Le travail des artistes présentés offre des femmes tantôt aimantes ou démoniaques, tentatrices ou encore mythiques, loin des représentations féminines traditionnelles. Se réappropriant le désir et le pouvoir sexuel, elles se libèrent des conventions sociales de beauté et imposent même de nouveaux idéaux corporels, telle la guerrière trans pour Martine Guttierez. Quant au vitrail fantastique de Laure Prouvost, il met en scène une pieuvre alanguie qui exprime selon elle la métaphysique de l’existence planétaire, du toucher, de l’intimité et du savoir.

L’égyptienne Ghada Amer dissimule, dans des monceaux de fils colorés, des images et pauses érotiques de femmes dans des poses intimes enfouies dans une forêt ou un étang mythique de Claude Monet à qui l’artiste dédie ce titre Les Grands Nymphéas.

La peinture érotique Glitter Bra de Marlène Dumas évoque les nus célèbres de la peinture dans des poses alanguies. Mais la démarche de l’artiste d’Afrique du Sud est ambigüe, « …je peins des femmes pour les femmes ».

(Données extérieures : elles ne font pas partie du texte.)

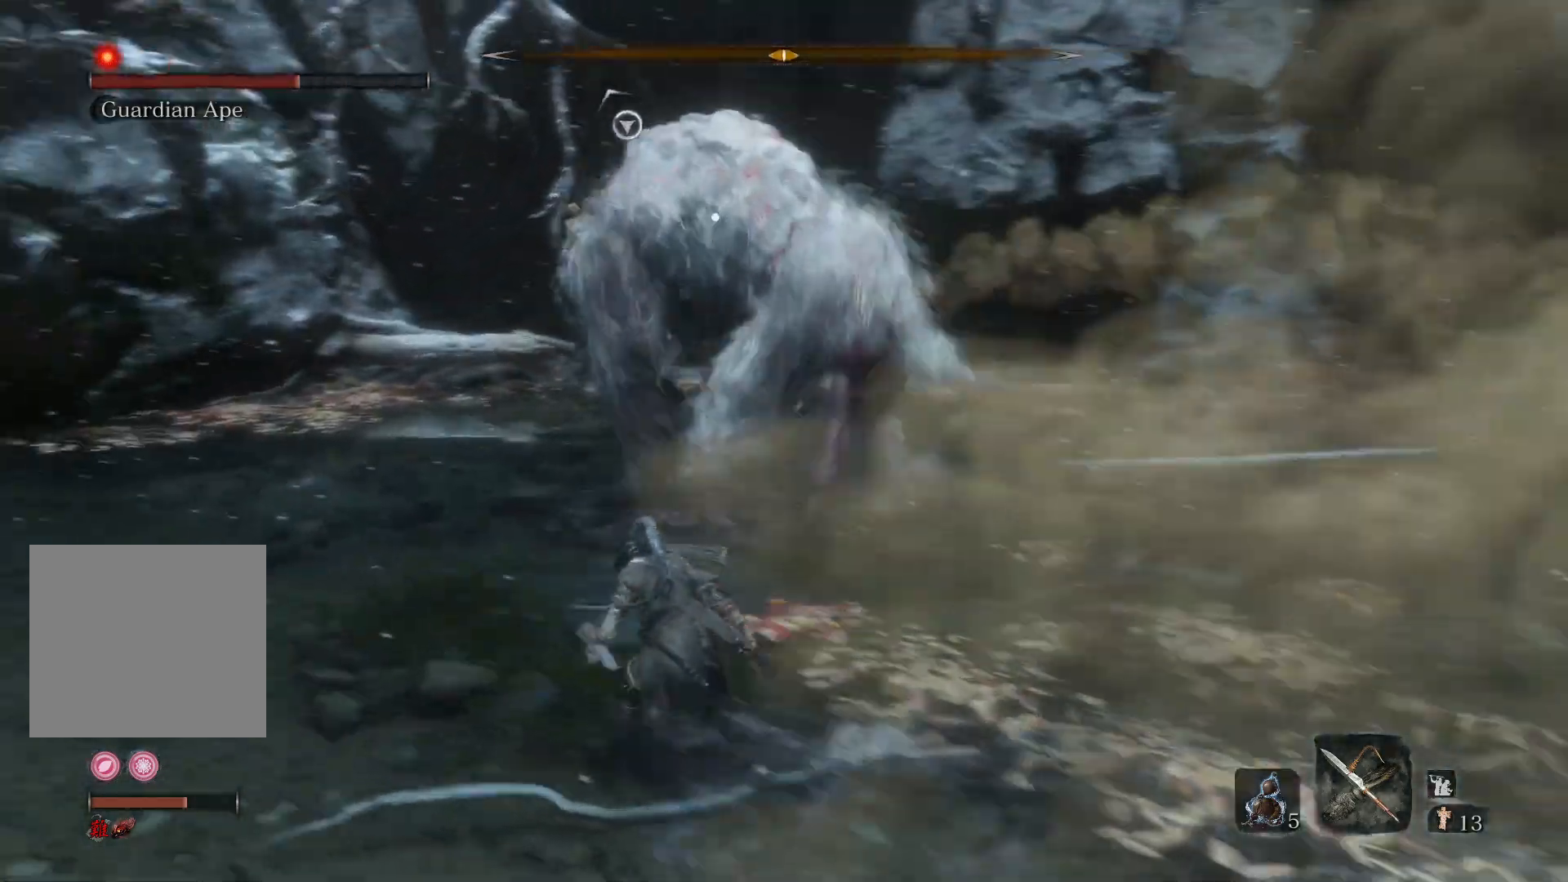
{"buttons": ["R2"], "left_stick": "up-left", "right_stick": "center", "events": []}
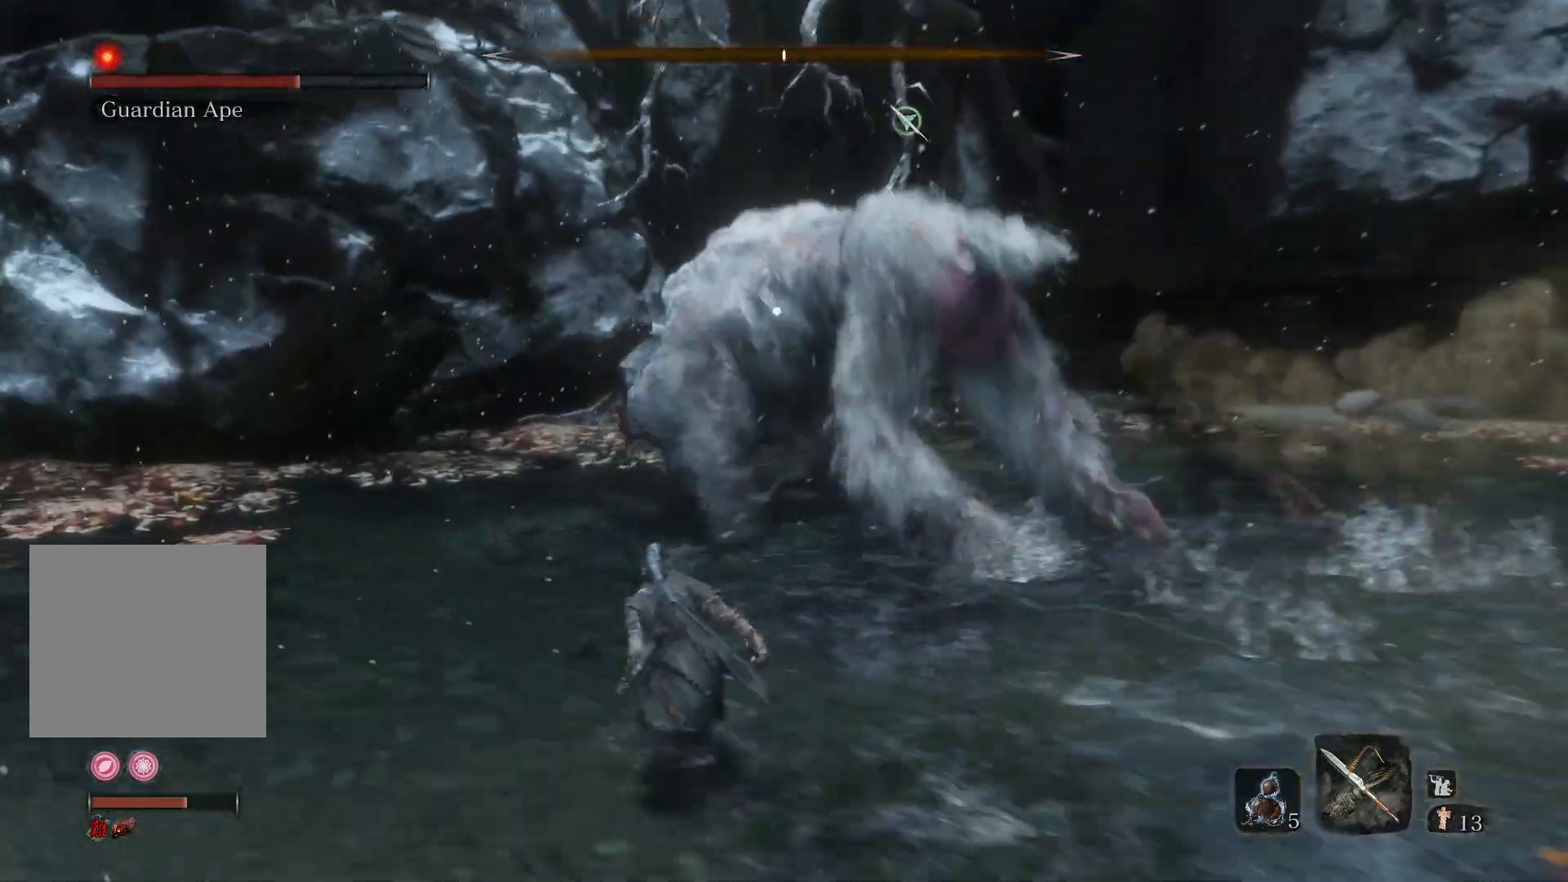
{"buttons": ["R1", "R2"], "left_stick": "up-left", "right_stick": "center", "events": [[433, "R1", "down"]]}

Les jardins de la villa Carmignac s’insèrent dans le parc national de Port-Cros, premier parc terrestre et marin d’Europe, classé espace remarquable. Au sein de ces forêts, vignes et oliviers, le musée de 2000m2 a été construit sur un corps de ferme visible dans le film Pierrot le Fou de Jean-Luc Godard.

Au centre de l’architecture de ce bâtiment, métamorphosé par l’atelier Barani et l’agence GMMA, un exceptionnel plafond d’eau transparent éclaire les espaces immergés et la lumière zénithale en devient irréelle.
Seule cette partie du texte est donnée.